Criminalità Nigeriana

 


Una forma di criminalità non trattata a sufficienza in Italia ma che trova posto nell'ultimo rapporto della Dia è la Criminalità Nigeriana.

I primi insediamenti di nigeriani in Italia si registrarono negli anni ’80 principalmente attraversoflussi migratori irregolari che hanno interessato inizialmente le regioni del nord-Italia e in particolare il Veneto, il Piemonte, la Lombardia e l’Emilia Romagna dove oltre a comunità operose ed inclini all’integrazione si sono progressivamente manifestate sacche di illegalità.
Espressioni criminali qualificate si verificarono quando vennero intercettati i primi “corrieri”
di droga. In Italia infatti il primo arresto di un narcotrafficante nigeriano risale al 1987. L’operatività di gruppi “organizzati” venne ad evidenziarsi nei primi anni ’90 nel centro-sud in
particolar modo in Campania, nella provincia di Caserta e sul litorale domitio. Le strutture
criminali nigeriane sono oggi attive su gran parte del territorio nazionale con presenze importanti nelle isole maggiori in particolare a Palermo, Catania e Cagliari ma anche nel Lazio e in Abruzzo.
L’alto tasso di disoccupazione rilevato tra i nigeriani presenti sul territorio nazionale, raffrontato col considerevole ammontare delle rimesse di denaro dall’Italia verso la Nigeria, consente di ipotizzare che un alto numero di soggetti disoccupati o in posizione di inattività di etnia nigeriana presenti in Italia possano almeno potenzialmente essere attratti dalle compagini malavitose autoctone o di quell’etnia e che i flussi delle rimesse, oltre alla quota sicuramente preponderante di natura lecita che attesta l’operosità della comunità nigeriana, possano celare anche proventi di attività illegali.
Gli interessi criminali delle consorterie nigeriane si concentrano prevalentemente sulla tratta di esseri umani connessa con lo sfruttamento della prostituzione e l’accattonaggio forzoso a cui si associa un progressivo sviluppo nel settore del narcotraffico gestito talvolta in collaborazione con gruppi criminali albanesi. Tali sodalizi risultano inoltre attivi nelle estorsioni in danno di cittadini africani, nella falsificazione di documenti, nelle truffe e frodi informatiche, nella contraffazione monetaria, nonché nei reati contro la persona e il patrimonio.
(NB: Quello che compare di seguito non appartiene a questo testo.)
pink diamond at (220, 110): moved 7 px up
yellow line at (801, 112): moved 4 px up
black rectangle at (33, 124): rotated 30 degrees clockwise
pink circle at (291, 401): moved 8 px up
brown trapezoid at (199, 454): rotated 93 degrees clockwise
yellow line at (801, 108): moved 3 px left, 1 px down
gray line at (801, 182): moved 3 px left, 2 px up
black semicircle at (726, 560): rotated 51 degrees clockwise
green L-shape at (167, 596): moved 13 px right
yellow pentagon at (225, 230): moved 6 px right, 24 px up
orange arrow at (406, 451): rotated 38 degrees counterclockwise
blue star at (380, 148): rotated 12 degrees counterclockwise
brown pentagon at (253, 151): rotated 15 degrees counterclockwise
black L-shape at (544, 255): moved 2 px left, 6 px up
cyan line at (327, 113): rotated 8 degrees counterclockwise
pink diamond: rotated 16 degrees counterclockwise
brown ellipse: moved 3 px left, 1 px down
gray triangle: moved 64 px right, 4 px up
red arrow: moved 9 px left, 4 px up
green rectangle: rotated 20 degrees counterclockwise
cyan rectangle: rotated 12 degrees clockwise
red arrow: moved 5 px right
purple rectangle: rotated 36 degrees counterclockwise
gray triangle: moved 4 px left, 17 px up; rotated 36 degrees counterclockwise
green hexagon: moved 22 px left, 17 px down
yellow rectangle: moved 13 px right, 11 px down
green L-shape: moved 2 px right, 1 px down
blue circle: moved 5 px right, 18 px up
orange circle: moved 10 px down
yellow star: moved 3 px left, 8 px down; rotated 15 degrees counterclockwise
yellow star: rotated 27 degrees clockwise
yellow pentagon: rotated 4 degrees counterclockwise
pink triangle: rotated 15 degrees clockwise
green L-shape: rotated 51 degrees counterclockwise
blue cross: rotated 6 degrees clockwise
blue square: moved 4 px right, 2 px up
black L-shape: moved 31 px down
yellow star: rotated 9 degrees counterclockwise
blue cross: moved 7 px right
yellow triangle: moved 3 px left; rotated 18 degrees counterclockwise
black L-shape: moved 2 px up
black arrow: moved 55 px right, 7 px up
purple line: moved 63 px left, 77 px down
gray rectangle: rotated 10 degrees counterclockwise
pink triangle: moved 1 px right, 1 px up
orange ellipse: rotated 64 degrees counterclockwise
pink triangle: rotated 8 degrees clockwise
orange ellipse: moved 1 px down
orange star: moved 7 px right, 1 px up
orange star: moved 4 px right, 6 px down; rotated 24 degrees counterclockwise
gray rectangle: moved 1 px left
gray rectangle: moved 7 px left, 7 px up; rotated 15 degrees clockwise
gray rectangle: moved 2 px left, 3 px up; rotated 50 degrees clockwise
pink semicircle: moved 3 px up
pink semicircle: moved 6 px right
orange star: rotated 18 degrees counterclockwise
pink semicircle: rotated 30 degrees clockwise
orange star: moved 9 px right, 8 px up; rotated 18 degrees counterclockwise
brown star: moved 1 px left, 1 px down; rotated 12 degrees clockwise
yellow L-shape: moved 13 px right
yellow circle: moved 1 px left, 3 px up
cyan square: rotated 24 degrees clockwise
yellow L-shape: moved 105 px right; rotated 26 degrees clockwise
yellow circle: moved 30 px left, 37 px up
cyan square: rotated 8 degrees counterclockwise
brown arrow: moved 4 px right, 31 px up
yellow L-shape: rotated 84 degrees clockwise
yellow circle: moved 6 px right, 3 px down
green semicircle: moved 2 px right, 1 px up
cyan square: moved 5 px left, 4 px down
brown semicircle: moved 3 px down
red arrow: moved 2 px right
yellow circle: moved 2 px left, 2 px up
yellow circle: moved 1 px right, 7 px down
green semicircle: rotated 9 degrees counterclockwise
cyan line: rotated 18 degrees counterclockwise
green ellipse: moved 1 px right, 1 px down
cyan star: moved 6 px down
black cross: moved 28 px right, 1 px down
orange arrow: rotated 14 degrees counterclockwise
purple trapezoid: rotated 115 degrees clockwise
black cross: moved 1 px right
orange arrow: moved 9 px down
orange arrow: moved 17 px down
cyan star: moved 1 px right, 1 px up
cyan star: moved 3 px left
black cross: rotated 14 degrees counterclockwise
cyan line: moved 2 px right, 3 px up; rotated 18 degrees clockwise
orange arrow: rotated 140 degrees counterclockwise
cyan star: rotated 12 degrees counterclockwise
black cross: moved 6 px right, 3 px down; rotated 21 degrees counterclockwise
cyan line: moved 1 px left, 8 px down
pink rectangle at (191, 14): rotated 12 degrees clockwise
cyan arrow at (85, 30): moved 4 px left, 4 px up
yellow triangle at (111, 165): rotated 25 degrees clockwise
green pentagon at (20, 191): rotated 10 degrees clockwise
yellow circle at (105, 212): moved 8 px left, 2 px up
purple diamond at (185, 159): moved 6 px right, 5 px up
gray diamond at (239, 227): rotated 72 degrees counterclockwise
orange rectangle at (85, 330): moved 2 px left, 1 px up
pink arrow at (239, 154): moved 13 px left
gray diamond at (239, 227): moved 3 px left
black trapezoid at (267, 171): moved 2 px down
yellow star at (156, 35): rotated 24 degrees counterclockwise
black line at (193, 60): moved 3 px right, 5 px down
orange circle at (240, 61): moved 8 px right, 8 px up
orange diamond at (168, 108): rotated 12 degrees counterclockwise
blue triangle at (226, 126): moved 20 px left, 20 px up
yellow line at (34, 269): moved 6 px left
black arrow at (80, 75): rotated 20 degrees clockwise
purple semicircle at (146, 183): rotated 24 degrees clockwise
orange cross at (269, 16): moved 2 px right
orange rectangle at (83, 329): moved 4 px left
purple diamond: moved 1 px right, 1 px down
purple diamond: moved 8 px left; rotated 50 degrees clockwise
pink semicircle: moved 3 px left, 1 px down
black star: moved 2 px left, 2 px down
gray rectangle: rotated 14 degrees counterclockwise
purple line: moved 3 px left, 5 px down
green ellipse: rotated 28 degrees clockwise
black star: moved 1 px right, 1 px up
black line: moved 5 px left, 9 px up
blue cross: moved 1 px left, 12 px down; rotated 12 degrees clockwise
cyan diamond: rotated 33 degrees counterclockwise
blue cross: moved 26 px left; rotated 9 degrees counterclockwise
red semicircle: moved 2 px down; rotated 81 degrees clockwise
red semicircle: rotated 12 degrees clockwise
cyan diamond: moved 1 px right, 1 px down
Anche
questa criminalità etnica sembra esprimersi su diversi livelli poiché taluni soggetti operano nella veste di semplice manovalanza nello spaccio al dettaglio. Tuttavia sotto il profilo della pericolosità economica e sociale assumono predominante rilievo i c.d. secret cults i cui tratti tipici sono l’organizzazione gerarchica, la struttura paramilitare, i riti di affiliazione, i codici di comportamento e più in generale un modus agendi relativamente al quale la Corte di Cassazione si è più volte espressa riconoscendone la tipica connotazione di “mafiosità”. Significative nel merito pure le motivazioni della Sentenza con la quale la Corte d’Appello di Torino ha condannato per associazione di tipo mafioso i componenti di due organizzazioni nigeriane i MAPHITE e gli EIYE in conflitto tra loro (operazione “Athenaeum”).
Rivestono, tuttavia, fondamentale importanza sotto il profilo della riconosciuta similitudine
dell’operatività dei sodalizi nigeriani a quella mafiosa, come già riportato nelle precedenti
Relazioni semestrali le operazioni “Maphite – Bibbia verde” e “Burning Flame” coordinate rispettivamente dalle DDA di Torino e Bologna e per le quali sono rispettivamente state pronunciate il 25 settembre 2020 e il successivo 29 ottobre sentenze di condanna per associazione di tipo mafioso.